The role of sulfur dioxide -- a pollutant of volcanic gasses and many combustion processes -- in acid rain is well known, but how sulfur dioxide reacts at the surface of aqueous particulates in the atmosphere to form acid rain is far from understood.
In National Science Foundation-funded laboratory experiments at the UO, chemistry doctoral student Stephanie T. Ota examined the behavior of sulfur dioxide as it approaches and adsorbs onto water at low temperatures that mimic high-atmospheric conditions. Using a combination of short-pulsed infrared and visible laser beams, she monitored the interaction of sulfur dioxide with water as it is flowed over a water surface.
The results -- detailed online ahead of regular publication in the Journal of the American Chemical Society -- show that as sulfur dioxide molecules approach the surface of water, they are captured by the top-most surface water molecules, an effect that is enhanced at cold temperatures.
Although this reaching out, says co-author Geraldine L. Richmond, professor of chemistry, provides a doorway for sulfur dioxide to enter the water solution, the weak nature of the surface-bonding interaction doesn't guarantee that the water temptress will be successful.

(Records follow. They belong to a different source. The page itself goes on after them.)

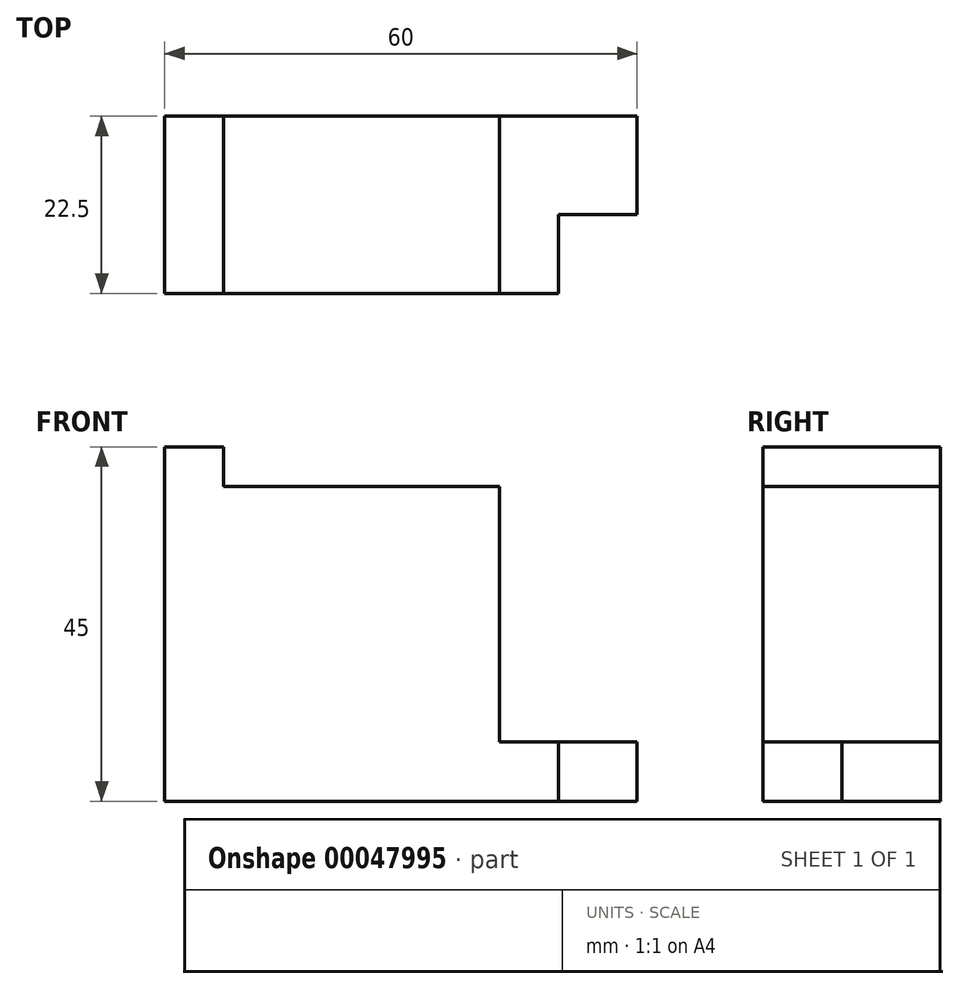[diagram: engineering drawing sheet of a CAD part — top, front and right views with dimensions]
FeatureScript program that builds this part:
annotation { "Feature Type Name" : "Feature", "Feature Type Description" : "" }
export const myFeature = defineFeature(function(context is Context, id is Id, definition is map)
    precondition{}
    {
        {
            var Q0;
            Q0=qCreatedBy(makeId("Front.planeOp"),FACE);
            var sketch = newSketch(context, id + "F0", { "sketchPlane" : qUnion([Q0])});
            skLineSegment(sketch, "E0", {"start": v(0, 0) * mm, "end": v(0, 45) * mm});
            skLineSegment(sketch, "E1", {"start": v(0, 45) * mm, "end": v(7.5, 45) * mm});
            skLineSegment(sketch, "E2", {"start": v(7.5, 45) * mm, "end": v(7.5, 40) * mm});
            skLineSegment(sketch, "E3", {"start": v(7.5, 40) * mm, "end": v(42.5, 40) * mm});
            skLineSegment(sketch, "E4", {"start": v(42.5, 40) * mm, "end": v(42.5, 7.5) * mm});
            skLineSegment(sketch, "E5", {"start": v(42.5, 7.5) * mm, "end": v(60, 7.5) * mm});
            skLineSegment(sketch, "E6", {"start": v(60, 7.5) * mm, "end": v(60, 0) * mm});
            skLineSegment(sketch, "E7", {"start": v(60, 0) * mm, "end": v(0, 0) * mm});
            skSolve(sketch);
        }
        {
            var Q0;
            Q0=makeQuery(id+"F0.imprint","IMPRINT",FACE,{"disambiguationData":[TD([[makeQuery(id+"F0.imprint","IMPRINT",EDGE,{"derivedFrom":sQuery(id+"F0.wireOp",EDGE,"E0")}),-1.0]])]});
            extrude(context, id + "F1", {"entities" : qUnion([Q0]), "oppositeDirection" : true, "depth" : 22.5 * mm});
        }
        {
            var Q0;
            Q0=makeQuery(id+"F1.opExtrude","SWEPT_FACE",FACE,{"disambiguationData":[OSD([sQuery(id+"F0.wireOp",EDGE,"E5")])]});
            var sketch = newSketch(context, id + "F2", { "sketchPlane" : qUnion([Q0])});
            skLineSegment(sketch, "E8.bottom", {"start": v(60, 0) * mm, "end": v(50, 0) * mm});
            skLineSegment(sketch, "E8.top", {"start": v(60, 10) * mm, "end": v(50, 10) * mm});
            skLineSegment(sketch, "E8.left", {"start": v(60, 0) * mm, "end": v(60, 10) * mm});
            skLineSegment(sketch, "E8.right", {"start": v(50, 0) * mm, "end": v(50, 10) * mm});
            skSolve(sketch);
        }
        {
            var Q0;
            Q0=makeQuery(id+"F2.imprint","IMPRINT",FACE,{"disambiguationData":[TD([[makeQuery(id+"F2.imprint","IMPRINT",EDGE,{"derivedFrom":sQuery(id+"F2.wireOp",EDGE,"E8.bottom")}),1.0]])]});
            extrude(context, id + "F3", {"entities" : qUnion([Q0]), "operationType" : NewBodyOperationType.REMOVE, "endBound" : BoundingType.UP_TO_NEXT, "oppositeDirection" : true, "depth" : 25 * mm});
        }
    });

"We have found that that the sulfur dioxide bonding to the surface is highly reversible and does not necessarily provide the open doorway that might be expected," Ota said. "For example, for highly acidic water, the sulfur dioxide approaches and bonds to the water surface but shows little interest in going any further into the bulk water."
The uptake of gases like sulfur dioxide has important implications in understanding airborne pollutants and their role in global warming and climate change. Sulfur dioxide that has come together with water, becoming aqueous, reflects light coming toward the planet, while carbon dioxide accumulating in the atmosphere traps heat onto the planet.
Understanding the interaction of surface water molecules, such as those in clouds and fog, with pollutants rising from human activity below may help scientists better predict potential chemical reactions occurring in the atmosphere and their impacts, said Richmond, who was elected May 3 as a member of the National Academy of Sciences.
"In the past we presumed that most chemistry in the atmosphere occurred when gas molecules collide and react," she said. "These studies are some of the first to provide molecular insights into what happens when an atmospherically important gas such as sulfur dioxide collides with a water surface, and the role that water plays in playing the temptress to foster reactivity."